Léone et les siens (French Edition) by Claude Roy

Léone et les siens (French Edition) by Claude Roy

Auteur:Claude Roy [Roy, Claude]
La langue: fra
Format: epub
ISBN: 9782072691492
Éditeur: Editions Gallimard
Publié: 2017-03-30T22:00:00+00:00


17

Il aurait dû arriver quelque chose, et peut-être cela arriva-t-il. Peut-être Hugo est-il venu un après-midi, pendant qu'il n'y avait personne à la maison, que Léone. Ou bien a-t-il téléphoné – et c'est Léone qui aura répondu ? A moins que quelqu'un ne soit venu de sa part, que nous ne l'ayons pas vu ? Mais nous ne vîmes plus Hugo à la maison, pendant des jours et des jours. Et, d'abord, personne ne s'aperçut de rien. Seulement que Hugo n'était plus là, et quand Aimé en parla à Léone, elle se borna à dire qu'il ne fallait pas s'en occuper, qu'elle savait, qu'il reviendrait sans doute – ou ne reviendrait pas.

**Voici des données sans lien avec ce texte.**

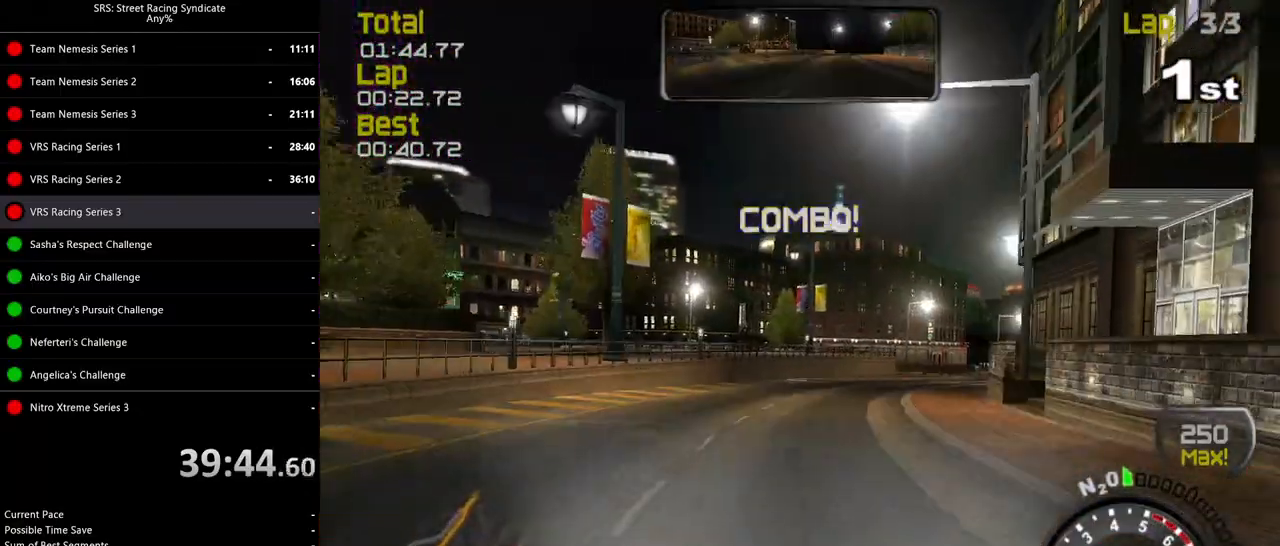
{"buttons": ["R2"], "left_stick": "up-right", "events": [[101, "TRIANGLE", "down"], [251, "TRIANGLE", "up"], [334, "left_stick", "up-right"]]}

Aussi, quand Léone n'était pas avec nous, nous disions que cela valait mieux, somme toute, que ça devait finir comme ça, qu'il y avait longtemps qu'on pouvait s'y attendre que de toute façon c'était insoluble, et que Léone serait plus heureuse ainsi.

Mais Léone commença à ne plus dormir, et elle restait assise toute la nuit à sa table, écoutant la radio, travaillant, et ne travaillant pas, se levant pour aller dans la cuisine se faire un citron pressé avec beaucoup de glace, fumant des cigarettes, se couchant quand enfin le jour était là, dormant quatre ou cinq heures. Quand elle était avec nous, elle était gentille, mais distraite. Aimable, mais absente. Elle commença à maigrir, et au bout de dix jours à être plus irritable, à pleurer pour un rien. Mais est-ce qu'on pleure vraiment pour rien ?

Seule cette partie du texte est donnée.